Hat die Digitalisierung auch Einfluss auf die Beziehung zwischen Eltern und Kind?

Winterhoff: Natürlich. Wir Erwachsenen erhalten viel zu viele Meldungen und müssen zu viele Entscheidungen treffen. Das führt zu einer Reizüberflutung, wir sind dann irgendwann nur noch durch Reize bestimmt. Viele Erwachsene stehen deshalb heute ständig unter Strom und sind angespannt. Sie funktionieren im Überlebensmodus, sind aber eigentlich total KO.

Und das übertragen sie dann auf ihre Kinder?

Winterhoff: Kinder würden Bezugspersonen brauchen, die in sich ruhen, das Kind anleiten, begleiten und viele Dinge einüben. Eltern unter Strom können das nicht ausreichend leisten. Ein Großteil der Kinder in Deutschland verbringt heute mindestens acht Stunden in Schulen oder Betreuungseinrichtungen. Das ist der Ort, wo man sie auffangen und ihnen soziale und emotionale Intelligenz beibringen müsste. Aber dafür müsste sich einiges ändern.

Und das wäre?

Winterhoff: Als erstes und zwar sofort: die Abschaffung des autonomen Lernens. Wenn man den vielen Kindern, die sich zu Hause nicht mehr ausreichend entwickeln können, helfen will, dann brauchen wir zusätzlich deutlich kleinere Gruppen. Kindergärten dürfen kein Kostensparmodell mehr sein!

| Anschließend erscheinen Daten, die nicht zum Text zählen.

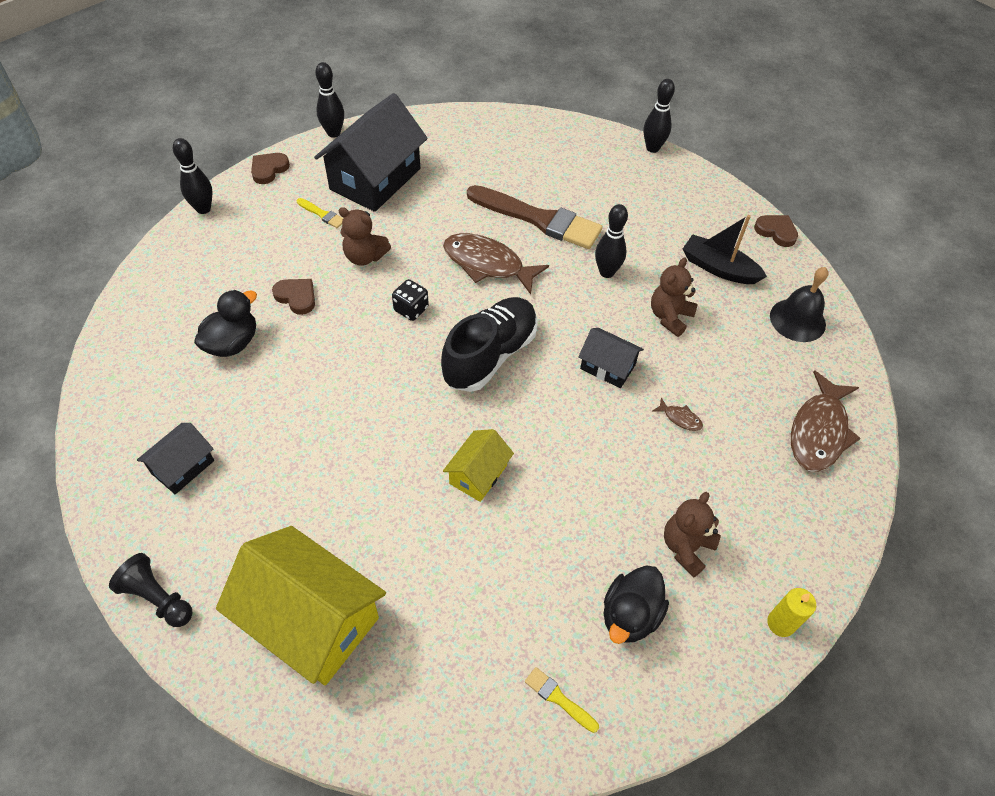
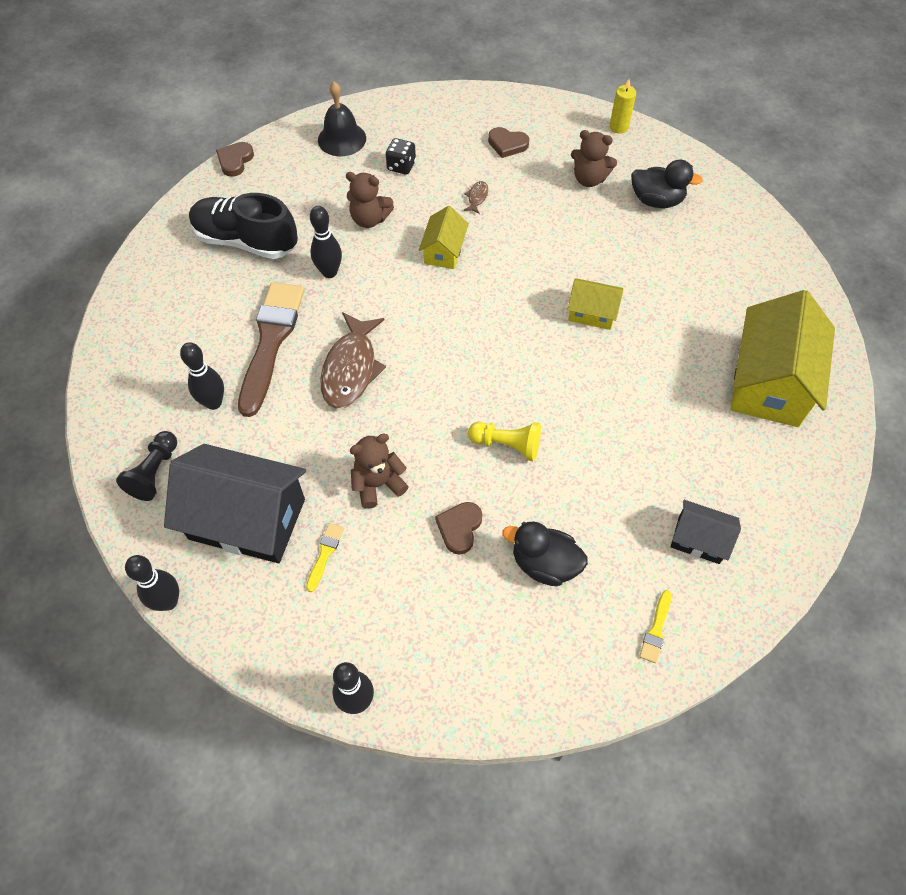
camera: 105 degrees left, 5 degrees up
(157, 598) = (817, 497): black pawn -> black pawn (155, 472)
(269, 169) = (261, 652): brown heart -> brown heart (507, 144)
(356, 351) = (507, 445): none -> yellow pawn
(364, 256) = (378, 484): brown teddy bear -> brown teddy bear turned 120 degrees counterclockwise
(411, 309) = (435, 416): black dice -> black dice (401, 166)
(490, 355) = (466, 336): black shoe -> black shoe (246, 241)
(558, 698) = (734, 226): yellow brush -> yellow brush (656, 629)
(607, 367) = (444, 251): black house -> yellow house
(652, 148) = (129, 267): black bowling pin -> black bowling pin (213, 402)
(719, 268) = (296, 194): black boat -> none
(819, 431) = (453, 119): brown fish -> none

Ich fordere, dass in Kindergarten und Grundschule auf 15 Kinder zwei Lehrer oder Erzieher kommen. Und wir müssen den Lehrern wieder die Möglichkeit geben, Lehrer zu sein und selbst darüber zu entscheiden, wie sie ihren Unterricht gestalten, um die Kinder weiterentwickeln zu können. Und das geht nur über Bindung und Beziehung.

Was ist denn mit den Kindern, die aktuell „verdummen“? Sind die bereits verloren?

Winterhoff: Prinzipiell sollte ein fünfjähriges Kind in der Lage sein, jede Aufgabe auszuführen, die man ihm gibt. Das ist heute ganz oft nicht der Fall. Aber das ist noch kein Grund, diese Kinder abzuschreiben: Die verpassten psychischen Entwicklungen können bis zum 25. Lebensjahr nachgeholt werden.

Wenn es keine Hoffnung mehr gäbe, dann hätte ich mein Buch nicht geschrieben. Deshalb wünsche ich mir: Sehen Sie sich an, was in Kindergärten und Schulen passiert. Und setzten Sie sich dafür ein, dass sich etwas ändert!